━━ Data section ━━

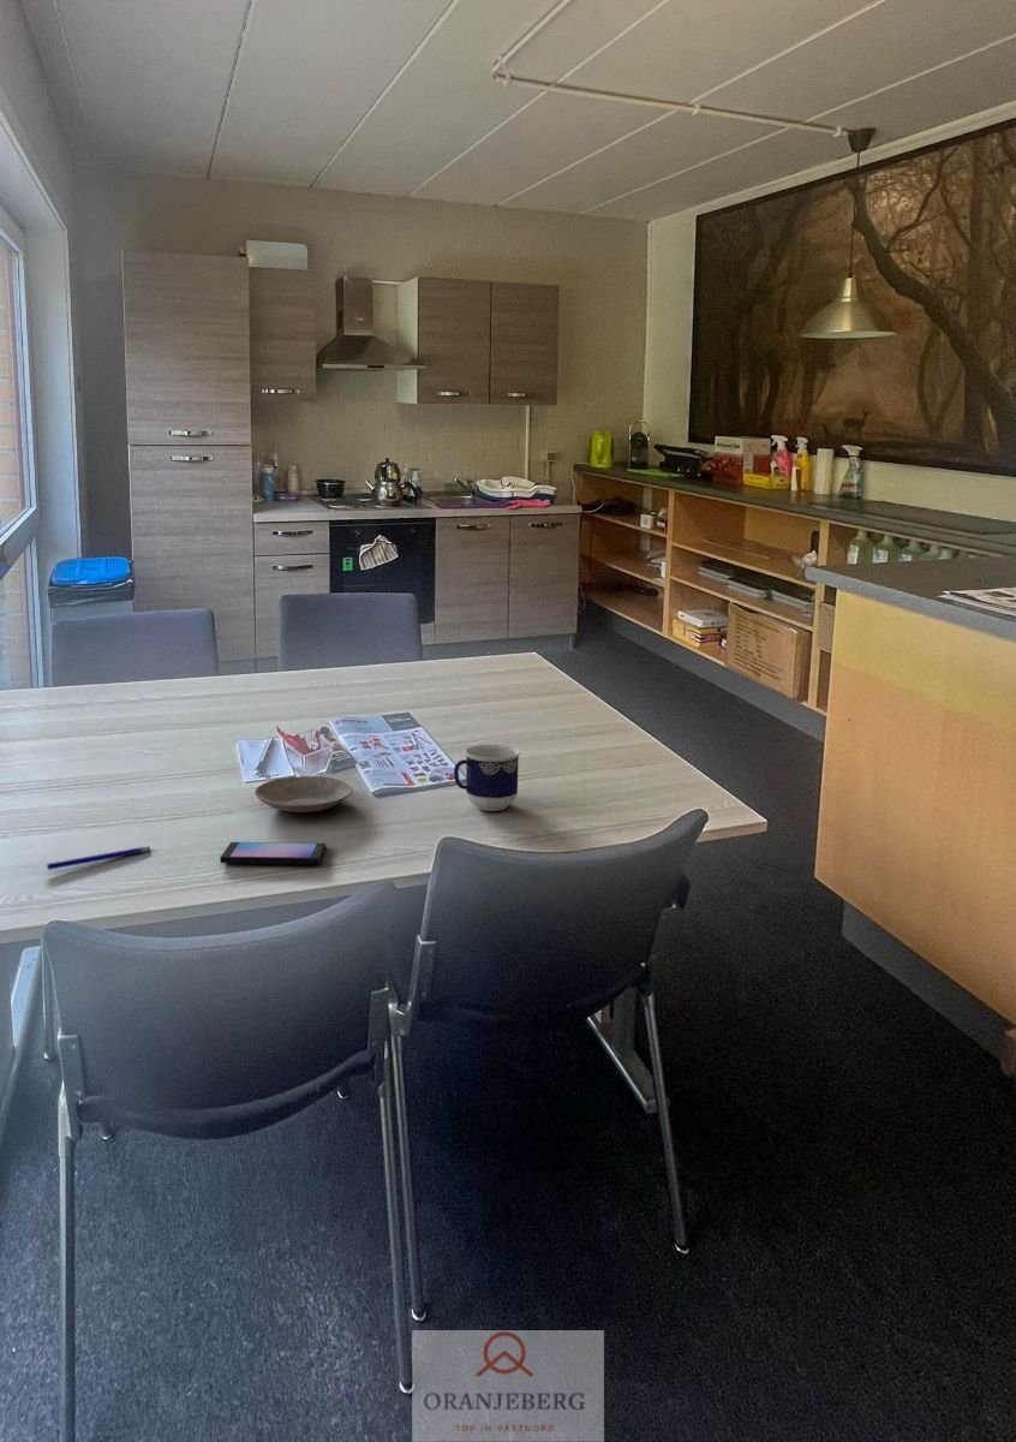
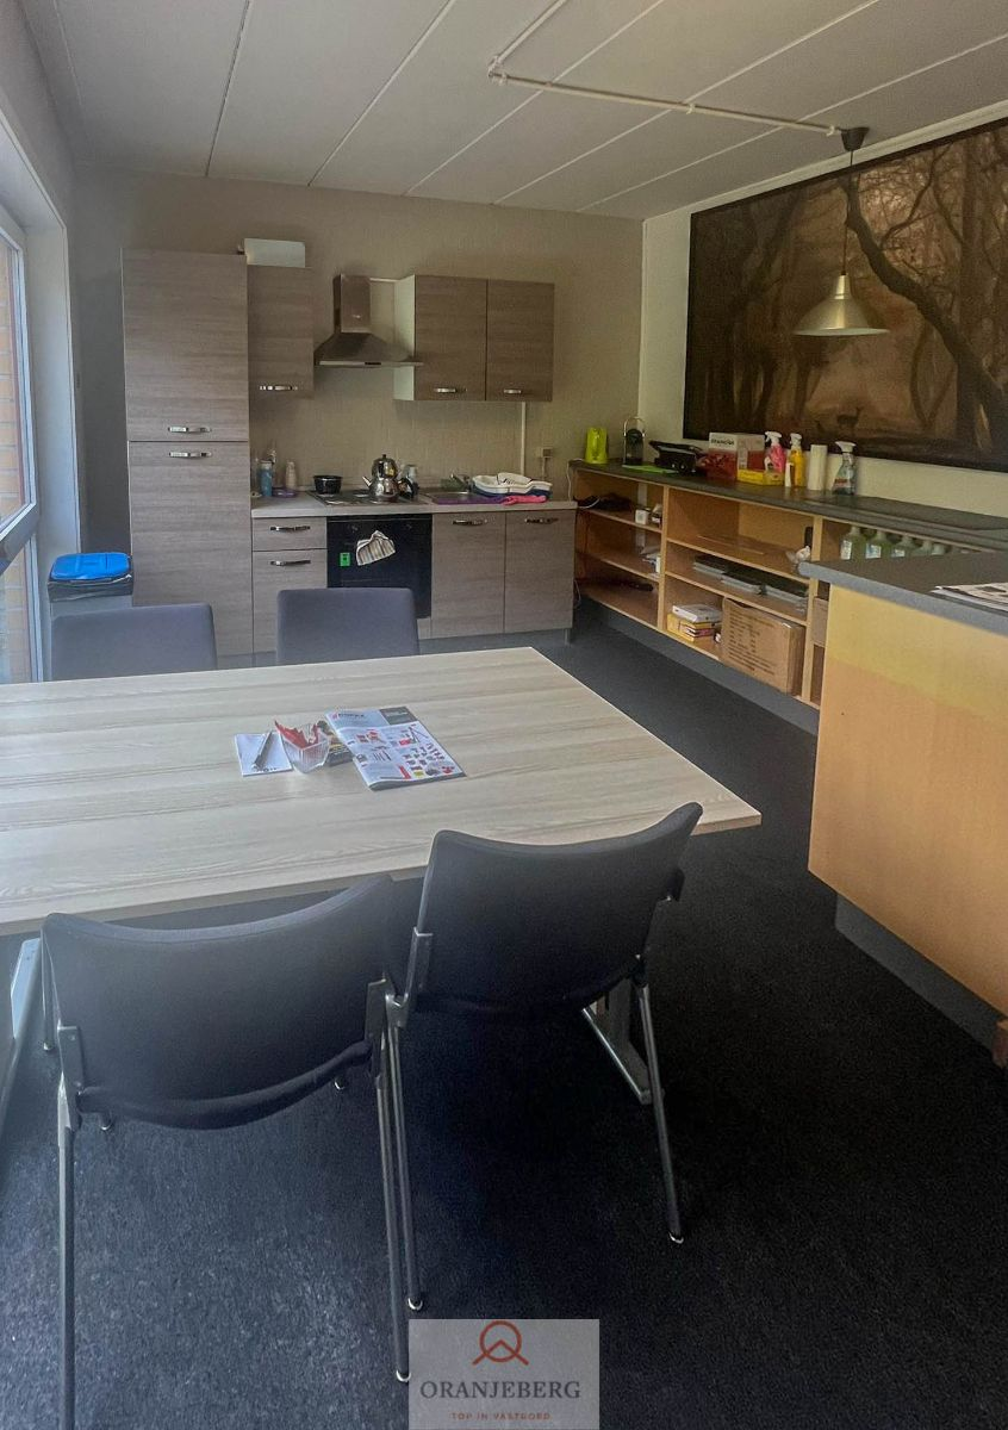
- smartphone [219,841,327,865]
- pen [46,846,151,871]
- cup [453,744,521,812]
- plate [253,775,353,814]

━━━

## What is expected
Each line from the one containing "- pen [46,846,151,871]" to the last line above must be returned exactly, and no line outside that range.

## Solution to the problem
- pen [46,846,151,871]
- cup [453,744,521,812]
- plate [253,775,353,814]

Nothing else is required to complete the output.